WHAT TO DO
Copy the passage of the homeschooling opinion piece word for word, starting at "As I see it, the" and ending at "truly democratic society.".

SELECTED EXTRACT
The opinion piece, “Liberals, Don’t Homeschool Your Kids: Why teaching children at home violates progressive values”, by Slate magazine contributor Dana Goldstein, touched a nerve with political progressives on Daily KOS who strongly second Goldstein’s call and also others who as strongly disagree. Whatever you think about homeschooling, the piece touches on some fundamental issues about how those of us who believe in equality and justice for all (and particularly in the area of education and human development) can continue to work together to move our country towards realizing those goals.

As I see it, the gist of Goldstein’s argument is that homeschooling is a selfish practice that is antithetical to concern for the entire community, a concern that authentically progressive people should share. “Liberal homeschoolers” in particular are naively undermining a crucial public institution (public schools) that needs not only their tax dollars but their kids sitting at desks in those schools, for those schools to survive and continue to serve the entire community and promote a truly democratic society.

STORED ROWS
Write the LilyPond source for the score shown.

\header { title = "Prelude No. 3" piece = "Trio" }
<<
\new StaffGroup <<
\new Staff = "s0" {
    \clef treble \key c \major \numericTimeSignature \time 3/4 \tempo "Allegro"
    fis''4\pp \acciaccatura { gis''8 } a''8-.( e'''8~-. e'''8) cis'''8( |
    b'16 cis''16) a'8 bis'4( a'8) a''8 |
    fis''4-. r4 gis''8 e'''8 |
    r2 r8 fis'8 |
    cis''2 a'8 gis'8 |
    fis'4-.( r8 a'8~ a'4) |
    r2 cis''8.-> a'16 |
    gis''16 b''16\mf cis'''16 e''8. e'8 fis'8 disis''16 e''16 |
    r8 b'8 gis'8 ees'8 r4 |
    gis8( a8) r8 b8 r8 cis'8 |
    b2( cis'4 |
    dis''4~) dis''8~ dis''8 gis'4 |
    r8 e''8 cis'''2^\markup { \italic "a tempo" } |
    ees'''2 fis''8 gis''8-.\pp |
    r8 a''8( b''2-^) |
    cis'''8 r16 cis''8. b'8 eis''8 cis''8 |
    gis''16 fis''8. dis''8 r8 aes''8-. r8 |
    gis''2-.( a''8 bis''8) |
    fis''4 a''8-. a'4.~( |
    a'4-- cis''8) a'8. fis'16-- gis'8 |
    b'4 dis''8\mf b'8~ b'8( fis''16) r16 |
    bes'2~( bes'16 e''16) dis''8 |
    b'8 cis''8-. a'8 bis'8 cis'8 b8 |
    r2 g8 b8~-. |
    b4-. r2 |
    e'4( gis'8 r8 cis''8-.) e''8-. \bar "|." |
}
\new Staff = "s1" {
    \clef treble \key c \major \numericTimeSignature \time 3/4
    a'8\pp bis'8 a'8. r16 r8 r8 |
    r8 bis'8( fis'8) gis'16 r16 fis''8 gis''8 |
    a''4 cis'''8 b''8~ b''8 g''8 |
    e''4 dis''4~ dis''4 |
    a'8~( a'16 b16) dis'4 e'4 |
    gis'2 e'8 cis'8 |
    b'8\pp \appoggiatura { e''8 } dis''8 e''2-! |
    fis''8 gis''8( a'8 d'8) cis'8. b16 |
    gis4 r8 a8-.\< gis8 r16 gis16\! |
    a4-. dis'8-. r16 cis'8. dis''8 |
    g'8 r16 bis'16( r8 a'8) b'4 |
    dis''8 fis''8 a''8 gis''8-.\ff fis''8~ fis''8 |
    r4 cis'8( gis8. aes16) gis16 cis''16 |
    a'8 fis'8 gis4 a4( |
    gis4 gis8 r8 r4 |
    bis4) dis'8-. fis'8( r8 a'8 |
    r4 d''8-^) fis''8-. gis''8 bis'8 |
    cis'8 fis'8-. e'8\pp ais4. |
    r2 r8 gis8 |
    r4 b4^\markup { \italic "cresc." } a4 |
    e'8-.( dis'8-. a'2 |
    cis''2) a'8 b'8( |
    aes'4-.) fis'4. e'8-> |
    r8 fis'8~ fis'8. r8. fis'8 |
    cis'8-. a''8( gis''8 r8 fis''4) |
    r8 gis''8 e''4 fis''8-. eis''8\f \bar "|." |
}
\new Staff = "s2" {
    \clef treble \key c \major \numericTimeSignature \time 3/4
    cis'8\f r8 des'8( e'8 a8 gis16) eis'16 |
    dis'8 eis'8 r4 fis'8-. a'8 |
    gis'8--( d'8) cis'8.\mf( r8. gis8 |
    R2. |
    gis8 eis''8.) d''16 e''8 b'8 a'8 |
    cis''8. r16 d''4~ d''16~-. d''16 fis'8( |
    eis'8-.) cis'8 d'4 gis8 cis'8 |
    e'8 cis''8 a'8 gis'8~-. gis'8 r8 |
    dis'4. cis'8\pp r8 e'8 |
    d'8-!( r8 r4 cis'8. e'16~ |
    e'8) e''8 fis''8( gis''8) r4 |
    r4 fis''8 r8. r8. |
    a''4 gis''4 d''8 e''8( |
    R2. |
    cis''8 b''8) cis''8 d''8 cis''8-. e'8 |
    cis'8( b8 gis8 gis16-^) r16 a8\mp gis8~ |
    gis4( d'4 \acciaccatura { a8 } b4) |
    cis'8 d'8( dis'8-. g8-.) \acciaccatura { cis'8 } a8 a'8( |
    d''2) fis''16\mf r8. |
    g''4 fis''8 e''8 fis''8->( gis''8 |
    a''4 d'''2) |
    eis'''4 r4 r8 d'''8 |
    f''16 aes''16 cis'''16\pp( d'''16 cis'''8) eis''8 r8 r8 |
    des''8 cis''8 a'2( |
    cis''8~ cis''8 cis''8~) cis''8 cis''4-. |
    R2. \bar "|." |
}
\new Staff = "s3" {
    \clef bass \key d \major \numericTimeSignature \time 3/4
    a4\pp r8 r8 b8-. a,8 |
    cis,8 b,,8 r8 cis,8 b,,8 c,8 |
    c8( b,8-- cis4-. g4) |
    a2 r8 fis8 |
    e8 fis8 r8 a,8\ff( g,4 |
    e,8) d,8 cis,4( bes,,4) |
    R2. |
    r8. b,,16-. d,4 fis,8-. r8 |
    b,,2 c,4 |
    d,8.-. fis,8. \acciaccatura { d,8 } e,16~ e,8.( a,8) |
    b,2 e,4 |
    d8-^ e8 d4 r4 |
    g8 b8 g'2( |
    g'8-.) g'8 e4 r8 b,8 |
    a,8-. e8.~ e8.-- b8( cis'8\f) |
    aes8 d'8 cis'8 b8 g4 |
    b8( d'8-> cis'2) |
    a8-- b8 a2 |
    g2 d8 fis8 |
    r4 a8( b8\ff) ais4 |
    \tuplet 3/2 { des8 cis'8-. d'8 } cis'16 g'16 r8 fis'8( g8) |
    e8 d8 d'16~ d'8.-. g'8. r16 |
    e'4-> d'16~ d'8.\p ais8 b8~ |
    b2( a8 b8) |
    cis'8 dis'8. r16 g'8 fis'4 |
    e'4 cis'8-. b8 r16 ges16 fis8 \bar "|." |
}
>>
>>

WRITTEN ANSWER
As I see it, the gist of Goldstein’s argument is that homeschooling is a selfish practice that is antithetical to concern for the entire community, a concern that authentically progressive people should share. “Liberal homeschoolers” in particular are naively undermining a crucial public institution (public schools) that needs not only their tax dollars but their kids sitting at desks in those schools, for those schools to survive and continue to serve the entire community and promote a truly democratic society.